1. When I get to the "Sign in with your passkey" dialog, where it offers only passkey and security key, I click on "Cancel". (I have a security key setup, but I still want the option to sign in with Authenticator, in case the security key is not available.)
2. It gives an error message, but also offers other ways to sign in.
3. Next, I have the Authenticator option.
Overall, it works. It is just that it is not an intuitive way to go about it.
Thanks again for your help.
mario
JosvanderVaart Kidd_Ip : Thanks Jos and Kidd for looking into this for me. Greatly appreciated.
I think I figured a way around.
1. When I get to the "Sign in with your passkey" dialog, where it offers only passkey and security key, I click on "Cancel". (I have a security key setup, but I still want the option to sign in with Authenticator, in case the security key is not available.)
2. It gives an error message, but also offers other ways to sign in.
3. Next, I have the Authenticator option.

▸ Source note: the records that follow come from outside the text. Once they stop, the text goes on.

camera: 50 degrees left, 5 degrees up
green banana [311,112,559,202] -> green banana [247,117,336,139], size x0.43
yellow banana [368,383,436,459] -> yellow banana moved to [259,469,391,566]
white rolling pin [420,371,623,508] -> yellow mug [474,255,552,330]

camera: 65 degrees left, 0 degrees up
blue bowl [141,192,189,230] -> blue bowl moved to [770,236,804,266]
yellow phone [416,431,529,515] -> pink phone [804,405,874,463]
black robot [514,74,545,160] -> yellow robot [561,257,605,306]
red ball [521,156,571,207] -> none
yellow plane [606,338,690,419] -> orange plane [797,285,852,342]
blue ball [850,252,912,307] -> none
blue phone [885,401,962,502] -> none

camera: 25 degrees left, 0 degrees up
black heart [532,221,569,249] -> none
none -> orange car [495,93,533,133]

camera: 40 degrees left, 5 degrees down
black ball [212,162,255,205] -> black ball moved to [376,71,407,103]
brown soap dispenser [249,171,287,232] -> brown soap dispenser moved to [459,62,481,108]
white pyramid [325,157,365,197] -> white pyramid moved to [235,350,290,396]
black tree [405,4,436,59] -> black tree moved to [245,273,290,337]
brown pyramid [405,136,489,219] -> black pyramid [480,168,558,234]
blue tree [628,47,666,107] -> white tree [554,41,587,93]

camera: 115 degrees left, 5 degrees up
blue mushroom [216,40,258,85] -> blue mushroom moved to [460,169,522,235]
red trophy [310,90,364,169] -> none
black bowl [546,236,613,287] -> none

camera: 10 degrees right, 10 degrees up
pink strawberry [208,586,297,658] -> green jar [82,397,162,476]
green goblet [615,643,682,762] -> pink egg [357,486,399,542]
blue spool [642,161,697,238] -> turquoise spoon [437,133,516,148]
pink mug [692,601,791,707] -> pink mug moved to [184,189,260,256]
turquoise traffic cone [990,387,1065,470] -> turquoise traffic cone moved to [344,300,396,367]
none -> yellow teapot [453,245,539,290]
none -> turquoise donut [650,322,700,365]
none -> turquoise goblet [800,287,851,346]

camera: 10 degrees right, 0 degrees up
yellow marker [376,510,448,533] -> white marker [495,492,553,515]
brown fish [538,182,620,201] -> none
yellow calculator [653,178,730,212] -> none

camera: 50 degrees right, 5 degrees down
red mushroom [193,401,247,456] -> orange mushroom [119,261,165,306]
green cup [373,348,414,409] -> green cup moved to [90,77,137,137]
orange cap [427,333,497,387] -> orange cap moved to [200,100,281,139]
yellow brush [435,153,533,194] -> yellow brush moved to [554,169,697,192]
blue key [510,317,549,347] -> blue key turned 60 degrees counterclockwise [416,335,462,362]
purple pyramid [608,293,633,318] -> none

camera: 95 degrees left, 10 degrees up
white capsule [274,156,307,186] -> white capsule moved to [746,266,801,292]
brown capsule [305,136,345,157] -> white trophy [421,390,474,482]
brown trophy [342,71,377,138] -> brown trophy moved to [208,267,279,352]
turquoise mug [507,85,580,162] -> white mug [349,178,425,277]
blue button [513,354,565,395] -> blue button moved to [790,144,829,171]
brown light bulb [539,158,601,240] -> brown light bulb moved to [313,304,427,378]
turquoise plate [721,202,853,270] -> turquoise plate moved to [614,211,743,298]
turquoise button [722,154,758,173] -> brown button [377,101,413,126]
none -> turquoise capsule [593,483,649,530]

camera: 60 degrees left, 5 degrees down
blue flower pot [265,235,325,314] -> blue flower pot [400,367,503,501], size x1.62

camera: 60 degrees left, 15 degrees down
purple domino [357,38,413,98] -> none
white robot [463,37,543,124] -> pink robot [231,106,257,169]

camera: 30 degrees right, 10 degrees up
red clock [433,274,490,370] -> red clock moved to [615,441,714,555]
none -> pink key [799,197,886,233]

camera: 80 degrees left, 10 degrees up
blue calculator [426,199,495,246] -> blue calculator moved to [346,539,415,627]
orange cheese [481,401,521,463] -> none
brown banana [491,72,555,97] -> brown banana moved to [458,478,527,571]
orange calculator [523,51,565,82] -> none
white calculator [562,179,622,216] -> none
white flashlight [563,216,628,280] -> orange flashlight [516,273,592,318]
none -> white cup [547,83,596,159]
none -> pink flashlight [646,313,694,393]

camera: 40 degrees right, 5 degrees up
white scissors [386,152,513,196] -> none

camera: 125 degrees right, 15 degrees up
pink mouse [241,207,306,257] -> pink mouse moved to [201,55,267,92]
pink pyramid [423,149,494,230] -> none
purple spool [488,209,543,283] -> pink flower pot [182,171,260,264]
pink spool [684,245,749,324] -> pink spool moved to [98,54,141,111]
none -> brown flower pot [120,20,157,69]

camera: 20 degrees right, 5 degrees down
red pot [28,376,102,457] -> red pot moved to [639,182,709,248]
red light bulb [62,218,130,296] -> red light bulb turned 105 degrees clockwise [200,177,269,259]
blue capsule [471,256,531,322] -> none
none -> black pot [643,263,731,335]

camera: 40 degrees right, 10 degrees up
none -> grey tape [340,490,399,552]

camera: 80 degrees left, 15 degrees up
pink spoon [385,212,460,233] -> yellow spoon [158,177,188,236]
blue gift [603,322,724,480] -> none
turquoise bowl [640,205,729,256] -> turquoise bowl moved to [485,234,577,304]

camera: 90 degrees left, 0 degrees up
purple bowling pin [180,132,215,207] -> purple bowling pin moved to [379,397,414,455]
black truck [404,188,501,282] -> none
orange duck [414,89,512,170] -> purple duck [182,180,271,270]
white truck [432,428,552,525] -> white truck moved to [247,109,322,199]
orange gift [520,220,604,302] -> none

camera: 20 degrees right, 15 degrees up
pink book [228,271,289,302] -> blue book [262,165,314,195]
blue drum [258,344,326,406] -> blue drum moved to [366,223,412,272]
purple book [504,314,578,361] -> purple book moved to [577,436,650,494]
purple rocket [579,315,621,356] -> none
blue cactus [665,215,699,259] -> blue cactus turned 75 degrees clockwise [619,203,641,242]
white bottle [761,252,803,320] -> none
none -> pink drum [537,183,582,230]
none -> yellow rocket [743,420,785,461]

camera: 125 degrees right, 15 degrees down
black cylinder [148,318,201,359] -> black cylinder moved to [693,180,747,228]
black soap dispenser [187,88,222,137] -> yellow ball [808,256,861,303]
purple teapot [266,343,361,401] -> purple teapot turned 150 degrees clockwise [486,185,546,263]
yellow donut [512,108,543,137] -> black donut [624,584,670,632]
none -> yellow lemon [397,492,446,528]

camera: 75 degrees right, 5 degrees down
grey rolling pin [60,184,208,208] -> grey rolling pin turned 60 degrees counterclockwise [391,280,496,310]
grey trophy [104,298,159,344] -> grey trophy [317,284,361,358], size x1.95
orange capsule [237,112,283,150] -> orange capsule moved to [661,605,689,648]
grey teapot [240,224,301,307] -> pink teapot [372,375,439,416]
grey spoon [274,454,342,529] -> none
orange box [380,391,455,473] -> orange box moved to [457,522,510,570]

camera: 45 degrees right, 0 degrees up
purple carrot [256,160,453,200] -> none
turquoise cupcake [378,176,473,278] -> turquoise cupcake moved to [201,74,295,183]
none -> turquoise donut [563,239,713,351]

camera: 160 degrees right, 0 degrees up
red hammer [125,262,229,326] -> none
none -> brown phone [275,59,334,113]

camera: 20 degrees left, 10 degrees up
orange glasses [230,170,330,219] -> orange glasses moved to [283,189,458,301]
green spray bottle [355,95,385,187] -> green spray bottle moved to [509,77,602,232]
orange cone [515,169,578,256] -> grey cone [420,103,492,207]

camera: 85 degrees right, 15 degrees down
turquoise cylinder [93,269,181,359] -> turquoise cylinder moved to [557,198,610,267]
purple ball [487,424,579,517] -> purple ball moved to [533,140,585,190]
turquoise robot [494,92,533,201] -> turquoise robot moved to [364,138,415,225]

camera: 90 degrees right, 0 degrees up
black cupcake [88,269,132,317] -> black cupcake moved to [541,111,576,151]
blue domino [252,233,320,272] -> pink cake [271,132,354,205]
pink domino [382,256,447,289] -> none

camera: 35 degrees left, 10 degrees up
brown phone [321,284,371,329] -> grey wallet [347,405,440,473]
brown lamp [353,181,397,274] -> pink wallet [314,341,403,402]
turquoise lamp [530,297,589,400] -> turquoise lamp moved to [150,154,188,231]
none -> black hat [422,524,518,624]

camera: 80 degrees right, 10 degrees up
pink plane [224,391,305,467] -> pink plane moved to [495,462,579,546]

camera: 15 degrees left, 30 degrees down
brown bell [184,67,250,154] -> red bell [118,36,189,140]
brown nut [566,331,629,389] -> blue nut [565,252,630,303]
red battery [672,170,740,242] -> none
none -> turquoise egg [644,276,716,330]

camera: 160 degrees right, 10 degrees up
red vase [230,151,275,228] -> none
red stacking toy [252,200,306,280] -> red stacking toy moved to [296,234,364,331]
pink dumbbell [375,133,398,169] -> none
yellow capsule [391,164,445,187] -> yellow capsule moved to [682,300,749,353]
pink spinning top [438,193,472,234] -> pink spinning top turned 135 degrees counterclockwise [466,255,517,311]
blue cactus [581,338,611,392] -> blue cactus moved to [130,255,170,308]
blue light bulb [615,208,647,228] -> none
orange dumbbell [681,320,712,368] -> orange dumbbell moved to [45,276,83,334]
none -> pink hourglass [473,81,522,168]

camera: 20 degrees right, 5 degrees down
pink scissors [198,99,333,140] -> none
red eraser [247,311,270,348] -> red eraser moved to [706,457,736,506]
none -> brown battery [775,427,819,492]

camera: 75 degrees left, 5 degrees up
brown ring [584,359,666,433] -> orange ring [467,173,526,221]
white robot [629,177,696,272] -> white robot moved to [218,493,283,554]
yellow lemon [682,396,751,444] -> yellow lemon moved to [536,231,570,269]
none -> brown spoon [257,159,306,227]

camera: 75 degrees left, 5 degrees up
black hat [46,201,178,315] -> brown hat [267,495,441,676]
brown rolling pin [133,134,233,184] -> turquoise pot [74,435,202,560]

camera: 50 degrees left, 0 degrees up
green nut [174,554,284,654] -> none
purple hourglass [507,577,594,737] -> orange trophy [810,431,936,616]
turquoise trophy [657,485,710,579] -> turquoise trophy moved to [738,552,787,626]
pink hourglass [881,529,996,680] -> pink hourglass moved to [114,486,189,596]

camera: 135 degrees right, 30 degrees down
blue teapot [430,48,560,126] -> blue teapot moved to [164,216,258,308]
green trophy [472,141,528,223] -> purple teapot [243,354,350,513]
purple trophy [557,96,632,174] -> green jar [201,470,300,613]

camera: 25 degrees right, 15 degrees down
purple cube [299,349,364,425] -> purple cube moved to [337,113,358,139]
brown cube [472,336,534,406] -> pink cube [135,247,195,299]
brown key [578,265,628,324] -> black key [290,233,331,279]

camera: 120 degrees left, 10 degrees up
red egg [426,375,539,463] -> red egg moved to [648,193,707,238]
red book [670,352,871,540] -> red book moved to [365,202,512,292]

Overall, it works. It is just that it is not an intuitive way to go about it.
Thanks again for your help.
mario
Mario_Morel Mario, I agree...it is not an intuitive way to go about it. In my organization, we're transitioning from Cisco Duo to Microsoft. Management has decided to give users the Either/Or option since having both methods registered in your MFA profile, will prompt to an error before choosing "Other ways to sing in". So our end users will either choose authenticator app + recovery method (email OTP), or FIDO2 Key + recovery method.
In Cisco Duo, both registered methods worked smoothly, plus the Geographical Location map is more accurate than the Microsoft map. Accuracy is important if you're trying to teach end-users to be vigilant of the login location.
Thanks for your comment, Hernan. We went through conversion from Duo to Authenticator a couple of years ago. We really liked Duo and it was sad at the time. But once things stabilized, we felt it was the right thing to do. I hope it will be the same with your organization.
And yes too about giving a FIDO2 key option to some users. We had people working in an industrial plant, and just having a key with them was so much easier.